Tarefa a realizar: Transcreva sem nenhuma alteração as linhas dos registros desde o início até a linha que contém "local contrast: mode bilateral grid, contrast 27, coarseness", incluindo essa linha.

Registros listados:
# # # #

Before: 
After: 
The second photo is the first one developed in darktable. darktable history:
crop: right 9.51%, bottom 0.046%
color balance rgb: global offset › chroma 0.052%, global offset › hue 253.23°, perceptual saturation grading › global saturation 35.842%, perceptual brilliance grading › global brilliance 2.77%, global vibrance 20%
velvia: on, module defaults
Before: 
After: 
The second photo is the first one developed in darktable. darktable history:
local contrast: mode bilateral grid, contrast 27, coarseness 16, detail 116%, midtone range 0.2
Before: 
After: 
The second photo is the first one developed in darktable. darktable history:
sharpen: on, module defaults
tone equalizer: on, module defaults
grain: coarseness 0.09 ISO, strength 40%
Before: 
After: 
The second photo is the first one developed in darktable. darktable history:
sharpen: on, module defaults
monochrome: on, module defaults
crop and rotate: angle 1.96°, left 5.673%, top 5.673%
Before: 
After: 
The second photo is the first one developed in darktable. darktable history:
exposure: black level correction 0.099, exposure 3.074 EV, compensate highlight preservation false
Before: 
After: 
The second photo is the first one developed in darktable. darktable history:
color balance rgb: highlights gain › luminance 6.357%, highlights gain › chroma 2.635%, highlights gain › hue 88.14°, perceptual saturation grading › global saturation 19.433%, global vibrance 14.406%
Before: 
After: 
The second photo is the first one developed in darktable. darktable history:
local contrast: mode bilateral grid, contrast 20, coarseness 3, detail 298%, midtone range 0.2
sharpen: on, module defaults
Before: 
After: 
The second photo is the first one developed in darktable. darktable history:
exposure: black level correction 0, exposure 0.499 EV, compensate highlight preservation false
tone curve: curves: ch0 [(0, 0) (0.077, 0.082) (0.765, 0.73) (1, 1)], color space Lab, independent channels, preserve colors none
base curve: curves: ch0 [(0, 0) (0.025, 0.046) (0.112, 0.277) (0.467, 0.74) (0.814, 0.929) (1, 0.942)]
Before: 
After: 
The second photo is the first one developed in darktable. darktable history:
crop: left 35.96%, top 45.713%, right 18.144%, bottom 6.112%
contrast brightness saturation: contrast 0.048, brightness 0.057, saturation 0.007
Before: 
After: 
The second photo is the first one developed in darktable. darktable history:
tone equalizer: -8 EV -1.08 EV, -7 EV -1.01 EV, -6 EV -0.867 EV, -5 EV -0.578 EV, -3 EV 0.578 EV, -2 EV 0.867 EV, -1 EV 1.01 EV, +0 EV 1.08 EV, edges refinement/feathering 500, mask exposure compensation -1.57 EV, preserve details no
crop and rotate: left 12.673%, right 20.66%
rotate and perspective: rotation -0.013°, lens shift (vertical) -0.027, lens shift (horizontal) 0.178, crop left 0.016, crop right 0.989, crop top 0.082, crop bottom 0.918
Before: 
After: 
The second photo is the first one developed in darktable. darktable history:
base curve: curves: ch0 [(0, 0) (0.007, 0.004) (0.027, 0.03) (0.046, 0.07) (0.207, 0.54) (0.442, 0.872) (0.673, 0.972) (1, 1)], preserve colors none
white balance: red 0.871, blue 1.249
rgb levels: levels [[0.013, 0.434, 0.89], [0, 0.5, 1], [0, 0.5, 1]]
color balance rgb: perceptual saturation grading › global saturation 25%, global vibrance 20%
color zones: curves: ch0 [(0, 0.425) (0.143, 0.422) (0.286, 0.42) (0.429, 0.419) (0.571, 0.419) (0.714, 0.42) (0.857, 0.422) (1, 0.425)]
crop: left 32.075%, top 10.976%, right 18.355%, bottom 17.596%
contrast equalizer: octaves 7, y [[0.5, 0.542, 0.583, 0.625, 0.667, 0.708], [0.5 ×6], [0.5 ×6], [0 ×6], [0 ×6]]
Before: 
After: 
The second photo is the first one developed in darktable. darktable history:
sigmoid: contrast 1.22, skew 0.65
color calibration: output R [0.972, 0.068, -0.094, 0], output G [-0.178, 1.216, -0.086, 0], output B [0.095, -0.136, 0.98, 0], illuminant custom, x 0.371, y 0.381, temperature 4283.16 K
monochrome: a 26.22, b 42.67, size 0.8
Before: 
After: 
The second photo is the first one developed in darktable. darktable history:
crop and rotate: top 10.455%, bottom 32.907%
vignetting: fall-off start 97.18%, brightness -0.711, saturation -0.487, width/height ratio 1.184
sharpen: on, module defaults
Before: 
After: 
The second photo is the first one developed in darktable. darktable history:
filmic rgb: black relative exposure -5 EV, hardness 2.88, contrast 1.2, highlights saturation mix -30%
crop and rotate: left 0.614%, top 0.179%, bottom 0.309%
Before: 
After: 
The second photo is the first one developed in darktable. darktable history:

# # # #

Resposta completa:
Before: 
After: 
The second photo is the first one developed in darktable. darktable history:
crop: right 9.51%, bottom 0.046%
color balance rgb: global offset › chroma 0.052%, global offset › hue 253.23°, perceptual saturation grading › global saturation 35.842%, perceptual brilliance grading › global brilliance 2.77%, global vibrance 20%
velvia: on, module defaults
Before: 
After: 
The second photo is the first one developed in darktable. darktable history:
local contrast: mode bilateral grid, contrast 27, coarseness 16, detail 116%, midtone range 0.2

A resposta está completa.